Warning: Parents, hide your kids. But not necessarily your wives.


There's a lot being said about Charlie Sheen right now - although one could argue that most of it is being said by Charlie Sheen. And while a lot of it might seem a bit crazy, I think you'll find his statements all make perfect sense...when applied to the right cake.

So, in the words of Charlie Sheen, "Just sit back and enjoy the show."


"Most of the time - and this includes naps - I'm an F-18."



"If people could just read behind the hieroglyphic ... if they could put their cryptology frickin' hat on just for two seconds..."

...then maybe they could tell me what the heck this says.



"I've got tiger blood, man."

I hear it tastes like strawberries.



"Resentments...are the rocket fuel that lives in the tip of my saber."

(Aka, "Is that a space shuttle in your pants, or do you need to see a doctor?")



"I've been a veteran of the unspeakable."

"I'm still alive, which is pretty cool."


"I’m tired of pretending I’m not a total bitchin’ rock star from Mars."



"They picked a fight with a warlock."




"We're Vatican assassins.
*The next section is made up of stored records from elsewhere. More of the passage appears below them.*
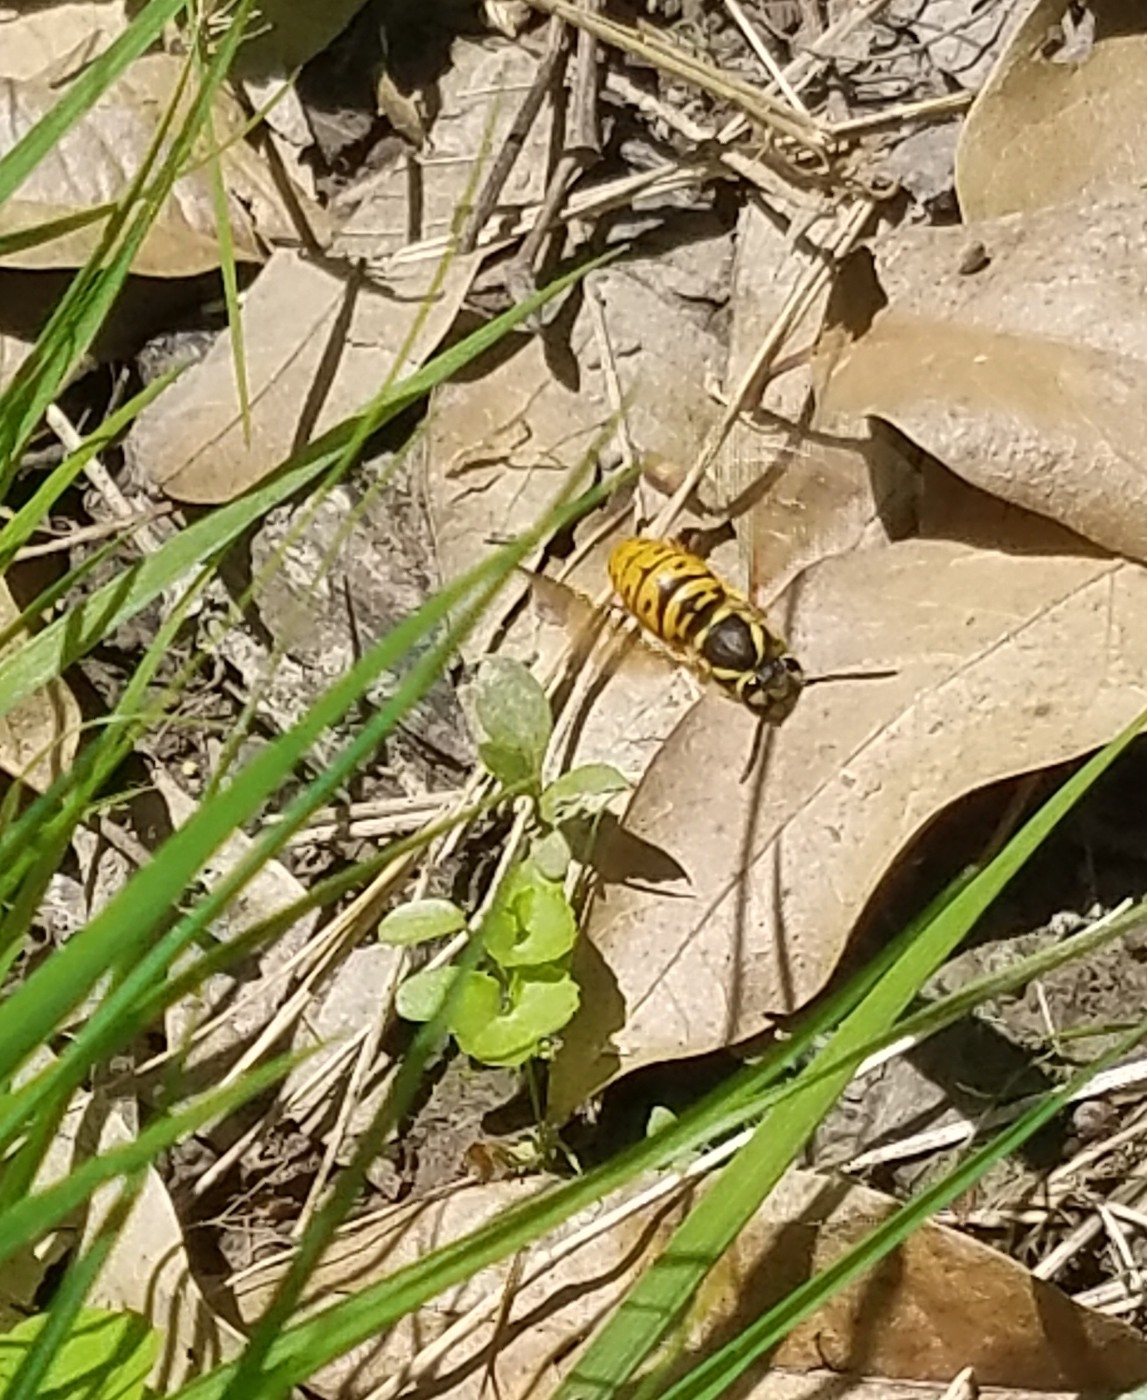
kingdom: Animalia
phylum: Arthropoda
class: Insecta
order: Hymenoptera
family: Vespidae
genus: Vespula
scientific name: Vespula maculifrons
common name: Eastern yellowjacket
How complicated can it be?"




"I have one speed. I have one gear: Go."



"The only thing I'm addicted to is winning."

"Surprise! That's what winners do."




"I am on a drug. It's called 'Charlie Sheen.'"

By Cake and Art. And go here for the back story.

"Duh! WINNING."



Thanks to Jennifer D., Gideon S., Lauren W., Katie S., Kathryn R., Tosha S., Angela M., Rebecca J., Anthea H., I.W., & Amy H., who are ALL bi-winning.

Update from john: The Hieroglyphic cake apparently says 'Happy Birthday' in Gujarati, a language common in Western India. How it ended up in a display case in a chain store in Maryland, though, is still beyond us.